First-year students are happiest at Emory when they are connected, Odejimi wrote. As a result, Campus Life administration is encouraging students to engage with organizations and clubs from the start of their college career and continue to cultivate an inclusive environment. Additionally, Campus Life is working to expand its services, enhance its programs and individualize care resources, Odejimi added.

“At Emory, we want every student to be able to take full advantage of the extraordinary learning opportunities,” Odejimi wrote. “Students must feel welcome and that they belong.”
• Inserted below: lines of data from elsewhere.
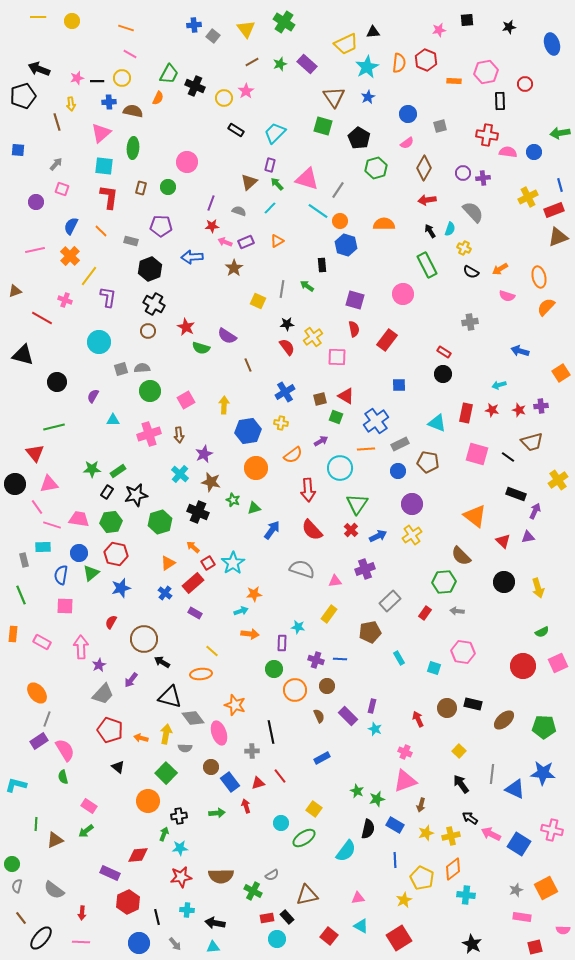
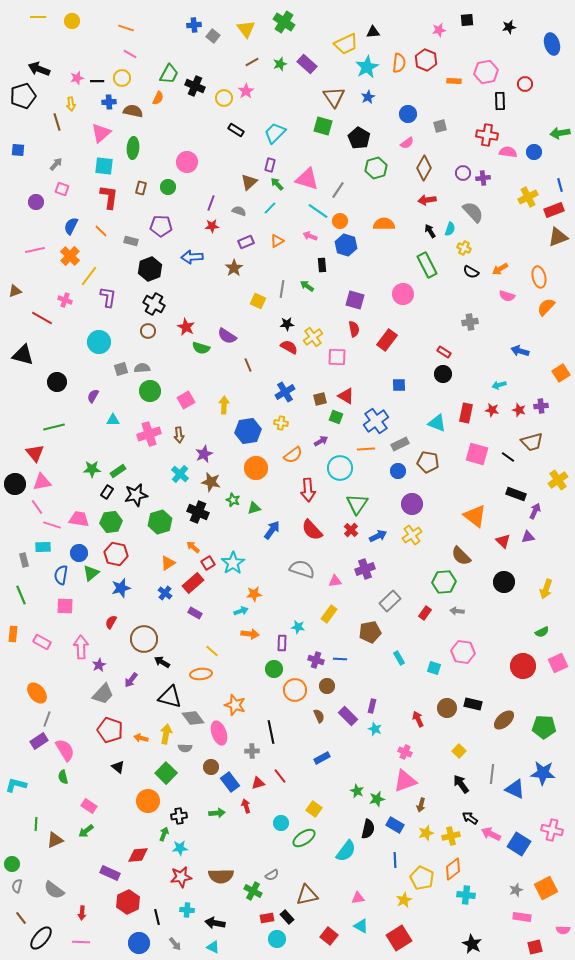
pink arrow at (225, 242): moved 85 px right, 6 px up
red semicircle at (287, 347): moved 2 px right; rotated 24 degrees counterclockwise
pink triangle at (49, 484): moved 7 px left, 2 px up
yellow arrow at (538, 588): moved 8 px right, 1 px down; rotated 36 degrees clockwise
cyan triangle at (213, 947): rotated 32 degrees clockwise
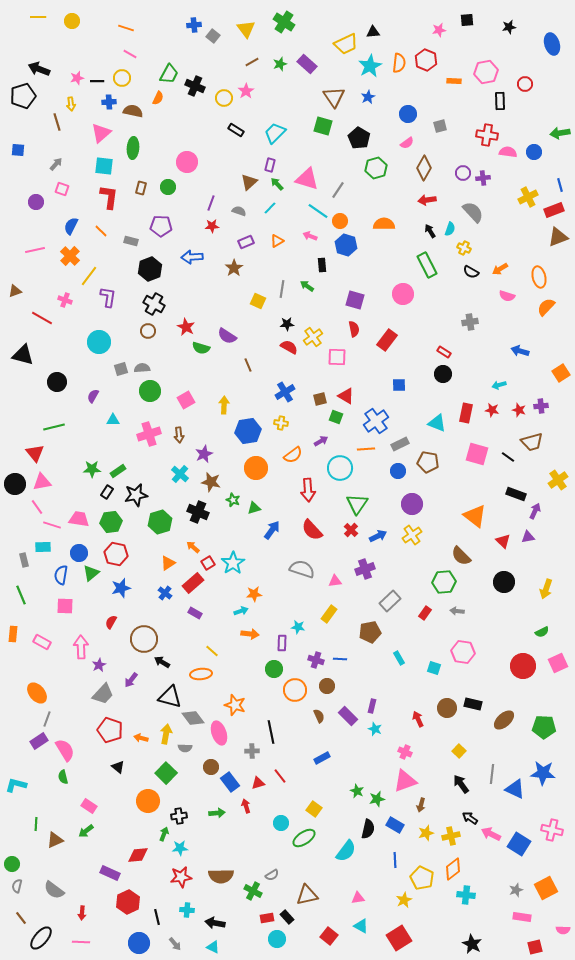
cyan star at (367, 67): moved 3 px right, 1 px up
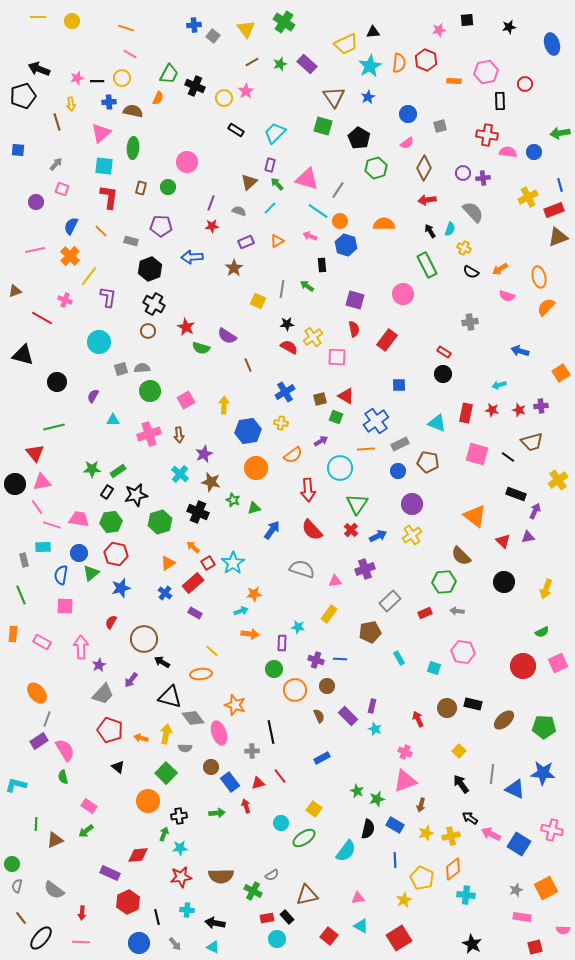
red rectangle at (425, 613): rotated 32 degrees clockwise
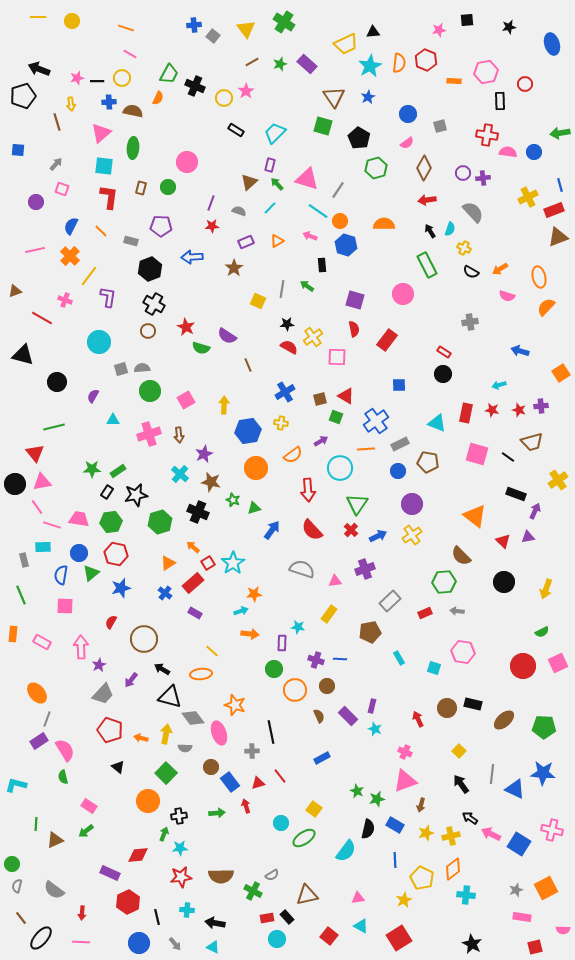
black arrow at (162, 662): moved 7 px down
Associate Dean in the Office of Undergraduate Education Melissa Tarrant emphasized that although Emory is trying to improve its retention rate, there is not one clear solution.

“One of the reasons why we have such a broad campaign is the fact that we have to do lots of things to address retention because it isn’t like we have a problem in one area,” Tarrant said. “Part of it is a way in which students respond to their academic experience, part of it is the way in which they respond to their social experience, some of it is pressure from parents to move to higher ranked schools.”

While the focus on retention has largely been concerned with first-year students, it is important to focus on retention all four years, Tarrant said. In fall 2023, Emory College reported a four-year graduation rate of 82.1% and a six-year graduation rate of 91.8%, according to Shepherd. This falls in line with Emory’s four-year graduation rate in recent history, which has averaged around 82.5% since the Class of 2017’s graduation. Several peer institutions outperformed Emory, including Vanderbilt, which reported an 87.4% four-year graduation rate in 2023.

Provost and Executive Vice President for Academic Affairs Ravi Bellamkonda wrote in an email to the Wheel that the Undergraduate Council’s Retention Task Force is working to increase the four-year graduation rate and has plans to launch a student partnership committee to better support students. With the 2023 first-year retention rate increasing to 96.2%, Emory is taking steps in the right direction to reach Fenves’ goal of a consistent 97% first-year retention rate.

“While there will always be students who transfer elsewhere to pursue a major we don’t offer or to be closer to family — as well as others who transfer into Emory — we believe these efforts will help us achieve the President’s goal of 97% first-year retention and elevate the Emory experience for everyone,” Bellamkonda said. “It’s been inspiring to see leaders across the university come together to focus on promoting academic excellence, fostering a strong sense of community and belonging, and ensuring student well-being — not only to identify and assist those who may need support, but because it is the right thing to do for all our students.”